(Beginning of DATASET EXCERPTS)
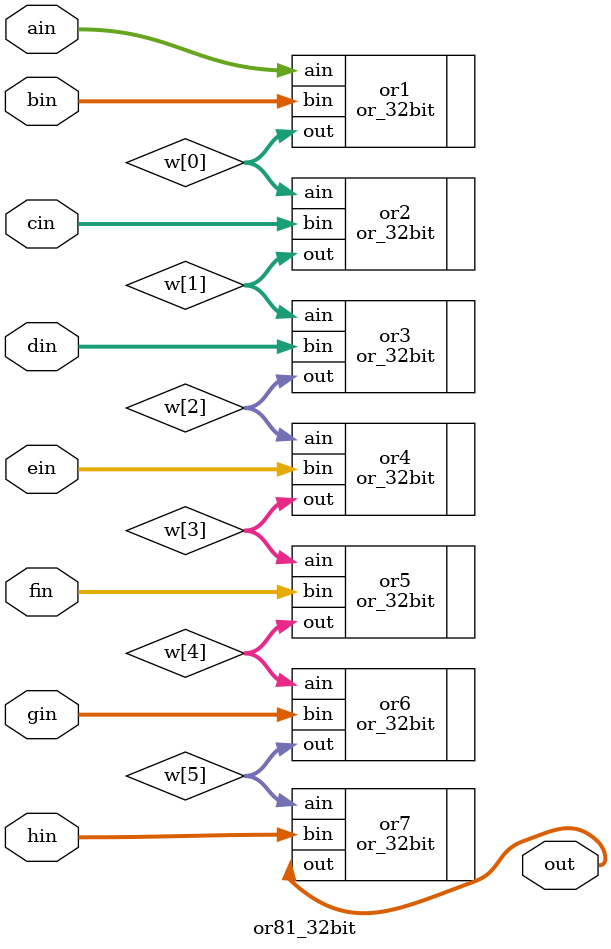
<source format=v>
module or81_32bit(
	output [31:0] out,
	input [31:0] ain,
	input [31:0] bin,
	input [31:0] cin,
	input [31:0] din,
	input [31:0] ein,
	input [31:0] fin,
	input [31:0] gin,
	input [31:0] hin
);

	wire [31:0] w [5:0];

	or_32bit or1 (
		.out(w[0]),
		.ain(ain),
		.bin(bin)
	);
	
	or_32bit or2 (
		.out(w[1]),
		.ain(w[0]),
		.bin(cin)
	);
	
	or_32bit or3 (
		.out(w[2]),
		.ain(w[1]),
		.bin(din)
	);
	
	or_32bit or4 (
		.out(w[3]),
		.ain(w[2]),
		.bin(ein)
	);
	
	or_32bit or5 (
		.out(w[4]),
		.ain(w[3]),
		.bin(fin)
	);
	
	or_32bit or6 (
		.out(w[5]),
		.ain(w[4]),
		.bin(gin)
	);
	
	or_32bit or7 (
		.out(out),
		.ain(w[5]),
		.bin(hin)
	);

endmodule
</source>
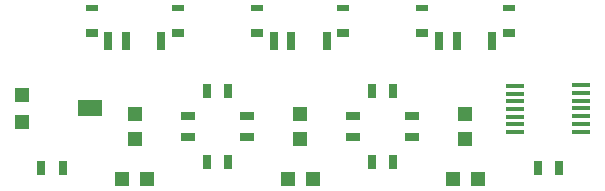
<source format=gbr>
G04 EAGLE Gerber RS-274X export*
G75*
%MOMM*%
%FSLAX34Y34*%
%LPD*%
%INSolderpaste Top*%
%IPPOS*%
%AMOC8*
5,1,8,0,0,1.08239X$1,22.5*%
G01*
%ADD10R,0.800000X1.200000*%
%ADD11R,1.200000X1.200000*%
%ADD12R,1.200000X0.800000*%
%ADD13R,0.700000X1.500000*%
%ADD14R,1.000000X0.600000*%
%ADD15R,1.000000X0.800000*%
%ADD16R,1.600000X0.350000*%
%ADD17R,1.300000X1.300000*%
%ADD18R,2.000000X1.401600*%


D10*
X456000Y75000D03*
X474000Y75000D03*
D11*
X395000Y120500D03*
X395000Y99500D03*
X255000Y120500D03*
X255000Y99500D03*
X115000Y120500D03*
X115000Y99500D03*
D12*
X160000Y101000D03*
X160000Y119000D03*
X300000Y101000D03*
X300000Y119000D03*
D10*
X316000Y140000D03*
X334000Y140000D03*
X194000Y140000D03*
X176000Y140000D03*
D12*
X210000Y119000D03*
X210000Y101000D03*
X350000Y119000D03*
X350000Y101000D03*
D10*
X334000Y80000D03*
X316000Y80000D03*
X194000Y80000D03*
X176000Y80000D03*
X54000Y75000D03*
X36000Y75000D03*
D13*
X92500Y182500D03*
X107500Y182500D03*
X137500Y182500D03*
D14*
X78500Y210000D03*
D15*
X78500Y189000D03*
D14*
X151500Y210000D03*
D15*
X151500Y189000D03*
D13*
X232500Y182500D03*
X247500Y182500D03*
X277500Y182500D03*
D14*
X218500Y210000D03*
D15*
X218500Y189000D03*
D14*
X291500Y210000D03*
D15*
X291500Y189000D03*
D13*
X372500Y182500D03*
X387500Y182500D03*
X417500Y182500D03*
D14*
X358500Y210000D03*
D15*
X358500Y189000D03*
D14*
X431500Y210000D03*
D15*
X431500Y189000D03*
D16*
X437000Y124500D03*
X493000Y125000D03*
X493000Y131500D03*
X493000Y138000D03*
X493000Y144500D03*
X493000Y118500D03*
X493000Y112000D03*
X493000Y105500D03*
X437000Y131000D03*
X437000Y137500D03*
X437000Y144000D03*
X437000Y118000D03*
X437000Y111500D03*
X437000Y105000D03*
D17*
X19600Y113500D03*
D18*
X77385Y125000D03*
D17*
X19600Y136500D03*
D11*
X125500Y65000D03*
X104500Y65000D03*
X265500Y65000D03*
X244500Y65000D03*
X405500Y65000D03*
X384500Y65000D03*
M02*

</source>
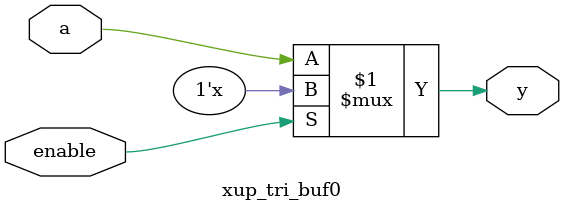
<source format=v>
`timescale 1ns / 1ps


module xup_tri_buf0 #(parameter DELAY = 3)(
    input wire a,
    input wire enable,
    output wire y
    );
    
    bufif0 #DELAY (y,a,enable);
    
endmodule

</source>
(End of DATASET EXCERPTS)
## [WHAT THE TASK ASKS]
When copying the entries, drop the images and keep every line exact.

## [ANSWER SECTION]
<source format=v>
module or81_32bit(
	output [31:0] out,
	input [31:0] ain,
	input [31:0] bin,
	input [31:0] cin,
	input [31:0] din,
	input [31:0] ein,
	input [31:0] fin,
	input [31:0] gin,
	input [31:0] hin
);

	wire [31:0] w [5:0];

	or_32bit or1 (
		.out(w[0]),
		.ain(ain),
		.bin(bin)
	);
	
	or_32bit or2 (
		.out(w[1]),
		.ain(w[0]),
		.bin(cin)
	);
	
	or_32bit or3 (
		.out(w[2]),
		.ain(w[1]),
		.bin(din)
	);
	
	or_32bit or4 (
		.out(w[3]),
		.ain(w[2]),
		.bin(ein)
	);
	
	or_32bit or5 (
		.out(w[4]),
		.ain(w[3]),
		.bin(fin)
	);
	
	or_32bit or6 (
		.out(w[5]),
		.ain(w[4]),
		.bin(gin)
	);
	
	or_32bit or7 (
		.out(out),
		.ain(w[5]),
		.bin(hin)
	);

endmodule
</source>
<source format=gbr>
G04 EAGLE Gerber RS-274X export*
G75*
%MOMM*%
%FSLAX34Y34*%
%LPD*%
%INSolderpaste Top*%
%IPPOS*%
%AMOC8*
5,1,8,0,0,1.08239X$1,22.5*%
G01*
%ADD10R,0.800000X1.200000*%
%ADD11R,1.200000X1.200000*%
%ADD12R,1.200000X0.800000*%
%ADD13R,0.700000X1.500000*%
%ADD14R,1.000000X0.600000*%
%ADD15R,1.000000X0.800000*%
%ADD16R,1.600000X0.350000*%
%ADD17R,1.300000X1.300000*%
%ADD18R,2.000000X1.401600*%


D10*
X456000Y75000D03*
X474000Y75000D03*
D11*
X395000Y120500D03*
X395000Y99500D03*
X255000Y120500D03*
X255000Y99500D03*
X115000Y120500D03*
X115000Y99500D03*
D12*
X160000Y101000D03*
X160000Y119000D03*
X300000Y101000D03*
X300000Y119000D03*
D10*
X316000Y140000D03*
X334000Y140000D03*
X194000Y140000D03*
X176000Y140000D03*
D12*
X210000Y119000D03*
X210000Y101000D03*
X350000Y119000D03*
X350000Y101000D03*
D10*
X334000Y80000D03*
X316000Y80000D03*
X194000Y80000D03*
X176000Y80000D03*
X54000Y75000D03*
X36000Y75000D03*
D13*
X92500Y182500D03*
X107500Y182500D03*
X137500Y182500D03*
D14*
X78500Y210000D03*
D15*
X78500Y189000D03*
D14*
X151500Y210000D03*
D15*
X151500Y189000D03*
D13*
X232500Y182500D03*
X247500Y182500D03*
X277500Y182500D03*
D14*
X218500Y210000D03*
D15*
X218500Y189000D03*
D14*
X291500Y210000D03*
D15*
X291500Y189000D03*
D13*
X372500Y182500D03*
X387500Y182500D03*
X417500Y182500D03*
D14*
X358500Y210000D03*
D15*
X358500Y189000D03*
D14*
X431500Y210000D03*
D15*
X431500Y189000D03*
D16*
X437000Y124500D03*
X493000Y125000D03*
X493000Y131500D03*
X493000Y138000D03*
X493000Y144500D03*
X493000Y118500D03*
X493000Y112000D03*
X493000Y105500D03*
X437000Y131000D03*
X437000Y137500D03*
X437000Y144000D03*
X437000Y118000D03*
X437000Y111500D03*
X437000Y105000D03*
D17*
X19600Y113500D03*
D18*
X77385Y125000D03*
D17*
X19600Y136500D03*
D11*
X125500Y65000D03*
X104500Y65000D03*
X265500Y65000D03*
X244500Y65000D03*
X405500Y65000D03*
X384500Y65000D03*
M02*

</source>
<source format=v>
`timescale 1ns / 1ps


module xup_tri_buf0 #(parameter DELAY = 3)(
    input wire a,
    input wire enable,
    output wire y
    );
    
    bufif0 #DELAY (y,a,enable);
    
endmodule

</source>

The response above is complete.